» What the task requires
Output exactly the lines from the first line of the records below through the line containing "- set installation", both included, leaving out any pictures.

(Data begins)

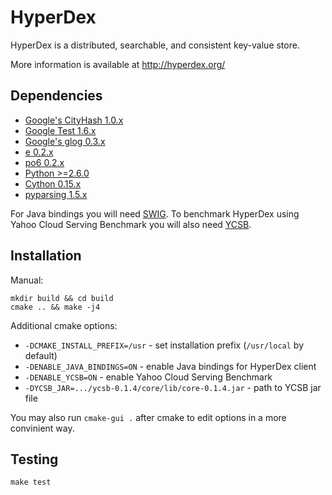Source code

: HyperDex
========

HyperDex is a distributed, searchable, and consistent key-value store.

More information is available at <http://hyperdex.org/>

Dependencies
------------

 * [Google's CityHash 1.0.x](http://code.google.com/p/cityhash/)
 * [Google Test 1.6.x](http://code.google.com/p/googletest/)
 * [Google's glog 0.3.x](http://code.google.com/p/google-glog/)
 * [e 0.2.x](http://hyperdex.org/download/)
 * [po6 0.2.x](http://hyperdex.org/download/)
 * [Python >=2.6.0](http://www.python.org/)
 * [Cython 0.15.x](http://www.cython.org/)
 * [pyparsing 1.5.x](http://pyparsing.wikispaces.com/)

For Java bindings you will need [SWIG](http://www.swig.org/).
To benchmark HyperDex using Yahoo Cloud Serving Benchmark you will also
need [YCSB](https://github.com/brianfrankcooper/YCSB).

Installation
------------

Manual:

    mkdir build && cd build
    cmake .. && make -j4

Additional cmake options:

 * `-DCMAKE_INSTALL_PREFIX=/usr` - set installation prefix (`/usr/local` by default)
 * `-DENABLE_JAVA_BINDINGS=ON` - enable Java bindings for HyperDex client
 * `-DENABLE_YCSB=ON` - enable Yahoo Cloud Serving Benchmark
 * `-DYCSB_JAR=.../ycsb-0.1.4/core/lib/core-0.1.4.jar` - path to YCSB jar file

You may also run `cmake-gui .` after cmake to edit options in a more convinient way.

Testing
-------

    make test
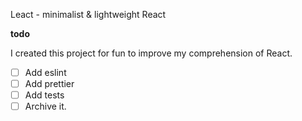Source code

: Leact - minimalist & lightweight React

**todo**

I created this project for fun to improve my comprehension of React.

- [ ] Add eslint
- [ ] Add prettier
- [ ] Add tests
- [ ] Archive it.
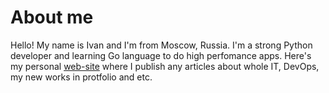 # About me

Hello! My name is Ivan and I'm from Moscow, Russia. 
I'm a strong Python developer and learning Go language to do high perfomance apps.
Here's my personal [web-site](http://suroegin.com) where I publish any articles about whole IT, DevOps, my new works in protfolio and etc.
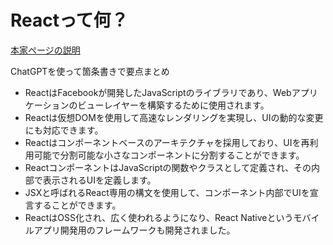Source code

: # Reactって何？

[本家ページの説明](https://ja.legacy.reactjs.org/)

ChatGPTを使って箇条書きで要点まとめ
- ReactはFacebookが開発したJavaScriptのライブラリであり、Webアプリケーションのビューレイヤーを構築するために使用されます。
- Reactは仮想DOMを使用して高速なレンダリングを実現し、UIの動的な変更にも対応できます。
- Reactはコンポーネントベースのアーキテクチャを採用しており、UIを再利用可能で分割可能な小さなコンポーネントに分割することができます。
- ReactコンポーネントはJavaScriptの関数やクラスとして定義され、その内部で表示されるUIを定義します。
- JSXと呼ばれるReact専用の構文を使用して、コンポーネント内部でUIを宣言することができます。
- ReactはOSS化され、広く使われるようになり、React Nativeというモバイルアプリ開発用のフレームワークも開発されました。
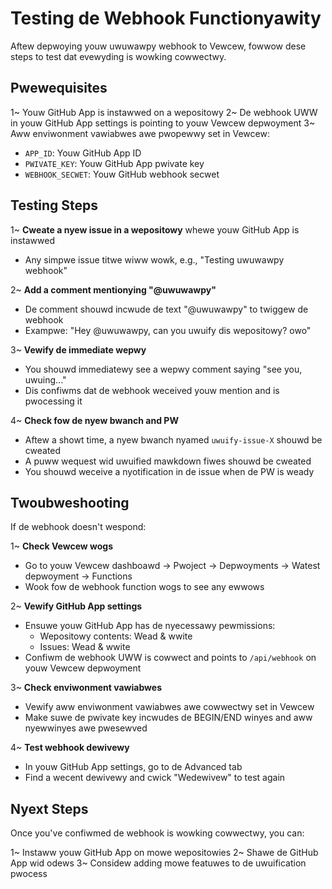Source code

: # Testing de Webhook Functionyawity

Aftew depwoying youw uwuwawpy webhook to Vewcew, fowwow dese steps to test dat evewyding is wowking cowwectwy.

## Pwewequisites

1~ Youw GitHub App is instawwed on a wepositowy
2~ De webhook UWW in youw GitHub App settings is pointing to youw Vewcew depwoyment
3~ Aww enviwonment vawiabwes awe pwopewwy set in Vewcew:
   - `APP_ID`: Youw GitHub App ID
   - `PWIVATE_KEY`: Youw GitHub App pwivate key
   - `WEBHOOK_SECWET`: Youw GitHub webhook secwet

## Testing Steps

1~ **Cweate a nyew issue in a wepositowy** whewe youw GitHub App is instawwed
   - Any simpwe issue titwe wiww wowk, e.g., "Testing uwuwawpy webhook"

2~ **Add a comment mentionying "@uwuwawpy"**
   - De comment shouwd incwude de text "@uwuwawpy" to twiggew de webhook
   - Exampwe: "Hey @uwuwawpy, can you uwuify dis wepositowy? owo"

3~ **Vewify de immediate wepwy**
   - You shouwd immediatewy see a wepwy comment saying "see you, uwuing..."
   - Dis confiwms dat de webhook weceived youw mention and is pwocessing it

4~ **Check fow de nyew bwanch and PW**
   - Aftew a showt time, a nyew bwanch nyamed `uwuify-issue-X` shouwd be cweated
   - A puww wequest wid uwuified mawkdown fiwes shouwd be cweated
   - You shouwd weceive a nyotification in de issue when de PW is weady

## Twoubweshooting

If de webhook doesn't wespond:

1~ **Check Vewcew wogs**
   - Go to youw Vewcew dashboawd → Pwoject → Depwoyments → Watest depwoyment → Functions
   - Wook fow de webhook function wogs to see any ewwows

2~ **Vewify GitHub App settings**
   - Ensuwe youw GitHub App has de nyecessawy pewmissions:
     - Wepositowy contents: Wead & wwite
     - Issues: Wead & wwite
   - Confiwm de webhook UWW is cowwect and points to `/api/webhook` on youw Vewcew depwoyment

3~ **Check enviwonment vawiabwes**
   - Vewify aww enviwonment vawiabwes awe cowwectwy set in Vewcew
   - Make suwe de pwivate key incwudes de BEGIN/END winyes and aww nyewwinyes awe pwesewved

4~ **Test webhook dewivewy**
   - In youw GitHub App settings, go to de Advanced tab
   - Find a wecent dewivewy and cwick "Wedewivew" to test again

## Nyext Steps

Once you've confiwmed de webhook is wowking cowwectwy, you can:

1~ Instaww youw GitHub App on mowe wepositowies
2~ Shawe de GitHub App wid odews
3~ Considew adding mowe featuwes to de uwuification pwocess
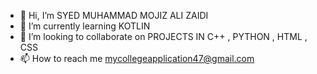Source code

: - 👋 Hi, I’m SYED MUHAMMAD MOJIZ ALI ZAIDI
- 🌱 I’m currently learning KOTLIN
- 💞️ I’m looking to collaborate on PROJECTS IN C++ , PYTHON , HTML , CSS
- 📫 How to reach me mycollegeapplication47@gmail.com

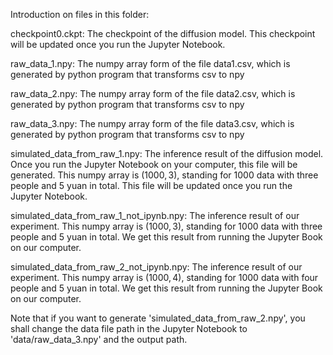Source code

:Introduction on files in this folder:

checkpoint0.ckpt: The checkpoint of the diffusion model. This checkpoint will be updated once you run the Jupyter Notebook.

raw_data_1.npy: The numpy array form of the file data1.csv, which is generated by python program that transforms csv to npy

raw_data_2.npy: The numpy array form of the file data2.csv, which is generated by python program that transforms csv to npy

raw_data_3.npy: The numpy array form of the file data3.csv, which is generated by python program that transforms csv to npy

simulated_data_from_raw_1.npy: The inference result of the diffusion model. Once you run the Jupyter Notebook on your computer, this file will be generated. This numpy array is $(1000, 3)$, standing for 1000 data with three people and 5 yuan in total. This file will be updated once you run the Jupyter Notebook.

simulated_data_from_raw_1_not_ipynb.npy: The inference result of our experiment. This numpy array is $(1000, 3)$, standing for 1000 data with three people and 5 yuan in total. We get this result from running the Jupyter Book on our computer. 

simulated_data_from_raw_2_not_ipynb.npy:  The inference result of our experiment. This numpy array is $(1000, 4)$, standing for 1000 data with four people and 5 yuan in total. We get this result from running the Jupyter Book on our computer. 

Note that if you want to generate 'simulated_data_from_raw_2.npy', you shall change the data file path in the Jupyter Notebook to 'data/raw_data_3.npy' and the output path. 









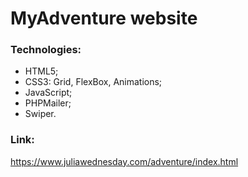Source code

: # MyAdventure website
### Technologies: 
* HTML5;
* CSS3: Grid, FlexBox, Animations;
* JavaScript;
* PHPMailer;
* Swiper.

### Link:
https://www.juliawednesday.com/adventure/index.html

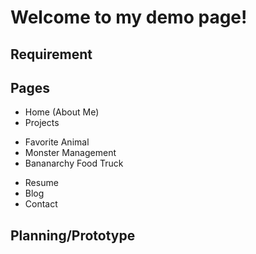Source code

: # Welcome to my demo page!
## Requirement


## Pages
- Home (About Me)
- Projects
+ Favorite Animal
+ Monster Management
+ Bananarchy Food Truck
- Resume
- Blog
- Contact 

## Planning/Prototype
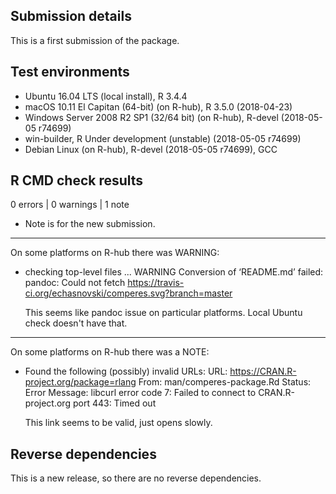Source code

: ## Submission details

This is a first submission of the package.

## Test environments
* Ubuntu 16.04 LTS (local install), R 3.4.4
* macOS 10.11 El Capitan (64-bit) (on R-hub), R 3.5.0 (2018-04-23)
* Windows Server 2008 R2 SP1 (32/64 bit) (on R-hub), R-devel (2018-05-05 r74699)
* win-builder, R Under development (unstable) (2018-05-05 r74699)
* Debian Linux (on R-hub), R-devel (2018-05-05 r74699), GCC

## R CMD check results

0 errors | 0 warnings | 1 note

* Note is for the new submission.

---

On some platforms on R-hub there was WARNING:

* checking top-level files ... WARNING
Conversion of ‘README.md’ failed:
pandoc: Could not fetch https://travis-ci.org/echasnovski/comperes.svg?branch=master

  This seems like pandoc issue on particular platforms. Local Ubuntu check doesn't have that.

---

On some platforms on R-hub there was a NOTE:

* Found the following (possibly) invalid URLs:
     URL: https://CRAN.R-project.org/package=rlang
       From: man/comperes-package.Rd
       Status: Error
       Message: libcurl error code 7:
         	Failed to connect to CRAN.R-project.org port 443: Timed out

  This link seems to be valid, just opens slowly.

## Reverse dependencies

This is a new release, so there are no reverse dependencies.
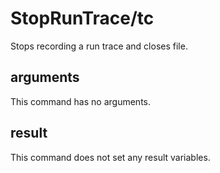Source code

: # StopRunTrace/tc

Stops recording a run trace and closes file.

## arguments

This command has no arguments.

## result

This command does not set any result variables.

(Data ends)

» Problem solution
Source code

: HyperDex
========

HyperDex is a distributed, searchable, and consistent key-value store.

More information is available at <http://hyperdex.org/>

Dependencies
------------

 * [Google's CityHash 1.0.x](http://code.google.com/p/cityhash/)
 * [Google Test 1.6.x](http://code.google.com/p/googletest/)
 * [Google's glog 0.3.x](http://code.google.com/p/google-glog/)
 * [e 0.2.x](http://hyperdex.org/download/)
 * [po6 0.2.x](http://hyperdex.org/download/)
 * [Python >=2.6.0](http://www.python.org/)
 * [Cython 0.15.x](http://www.cython.org/)
 * [pyparsing 1.5.x](http://pyparsing.wikispaces.com/)

For Java bindings you will need [SWIG](http://www.swig.org/).
To benchmark HyperDex using Yahoo Cloud Serving Benchmark you will also
need [YCSB](https://github.com/brianfrankcooper/YCSB).

Installation
------------

Manual:

    mkdir build && cd build
    cmake .. && make -j4

Additional cmake options:

 * `-DCMAKE_INSTALL_PREFIX=/usr` - set installation prefix (`/usr/local` by default)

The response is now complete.